There’s no doubt that this A321 is inferior to the NG Models / HYJLwings and Panda Models version, however it is a good substitute in scenarios like this one where they haven’t made the livery. Certainly, it beats the Aeroclassics and Phoenix competitors neither of which use the correct wing in this instance.
SCORE – 7
PAINT & LIVERY
The Reward-U scheme does away with the entire standard HK Express livery but keeps the purple and red colours. The rear half of the aircraft is purple with various versions of the U giftbox logo. The now defunct reward-u.com website appears on the inside and outside of the winglets and large reward U titles replace the standard titles forward. The standard HK Express logo only appears just aft of the L1 and R1 doors.
The deep purple and red colours of the scheme look good. The engines are correctly purple and the main titles use the correct font and positioning. The winglets correctly have reward-U.com on the outside and rewardU on the inside.
The tumbling gift boxes are well recreated on the fuselage aside from 1, which is slightly out of position. This is the penultimate box, just before the rear door. It is not angled quite correctly, but this is a minor point.
SCORE – 9
PRINTING & QUALITY CONTROL
JC Wings can carry off detailed printing well and this model has plenty of it. On the starboard side where the underfloor baggage compartment doors are within the purple paint they are expertly finished in white. The printing is very crisp all over.
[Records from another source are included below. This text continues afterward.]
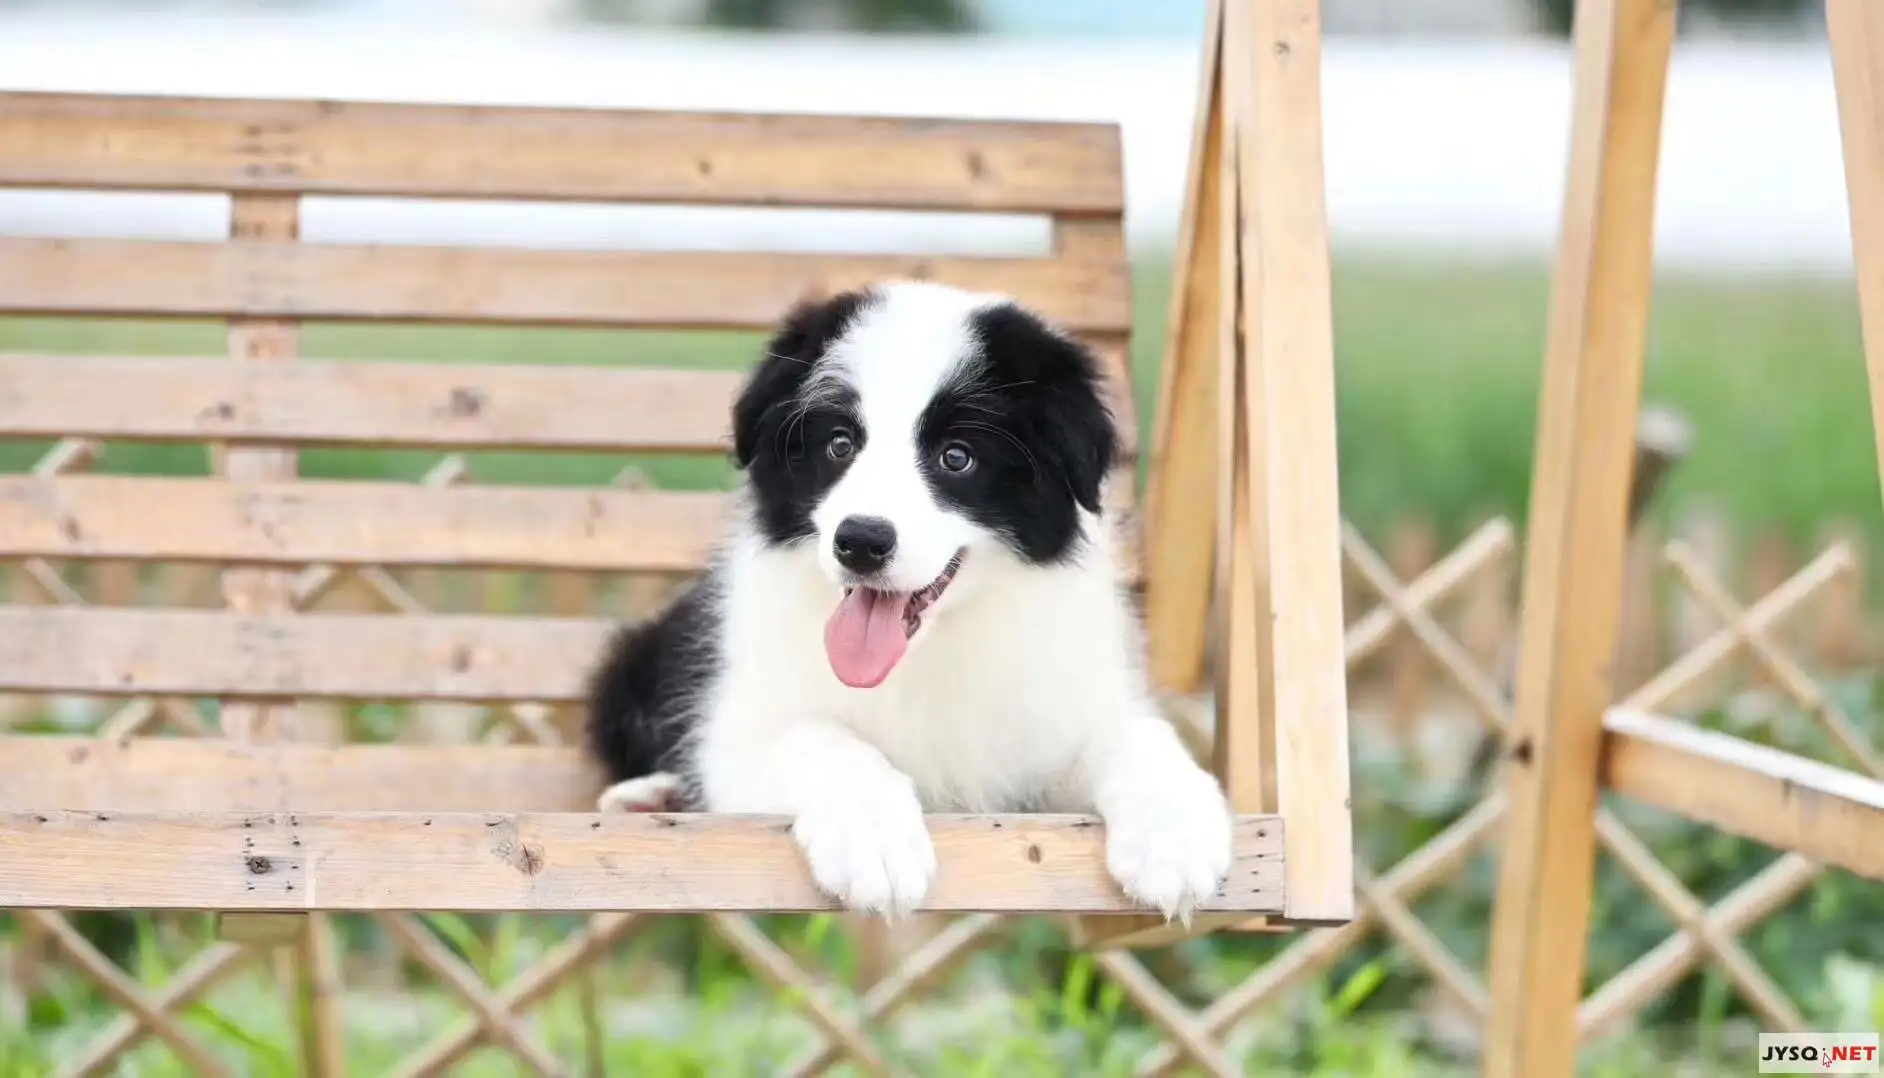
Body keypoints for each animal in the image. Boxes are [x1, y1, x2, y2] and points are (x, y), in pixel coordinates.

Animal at [587, 277, 1235, 919]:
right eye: (840, 445)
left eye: (957, 457)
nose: (860, 542)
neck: (927, 652)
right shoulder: (738, 726)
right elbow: (816, 737)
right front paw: (873, 844)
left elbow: (1138, 735)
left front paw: (1175, 838)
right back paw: (651, 797)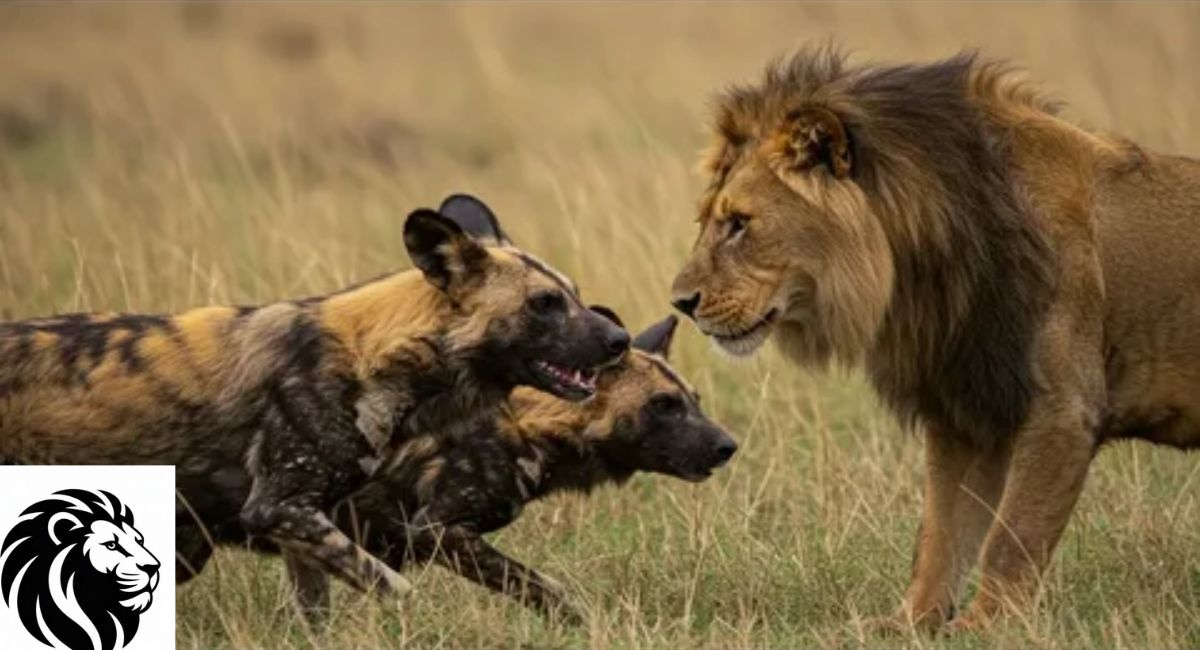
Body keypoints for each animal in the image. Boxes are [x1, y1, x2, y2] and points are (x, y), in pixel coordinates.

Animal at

Build quality on the model is excellent, everything is attached well and there are no tyre tabs. I should also mention that this model comes in a non-standard smaller box with see through top and also comes with a HK Express branded small plastic stand, which is a nice touch.
SCORE – 10
The JC Wings A321 has always been the best of the A320 series moulds from that manufacturer and this is a nice model complete with crisp printing and good quality. It may not be the perfect mould but I know that JC Wings are still improving it and it performs well against the best A321s on the market. The model itself provides a nice snapshot of HK Express was taken over by Cathay Group and Covid arrived to change the world.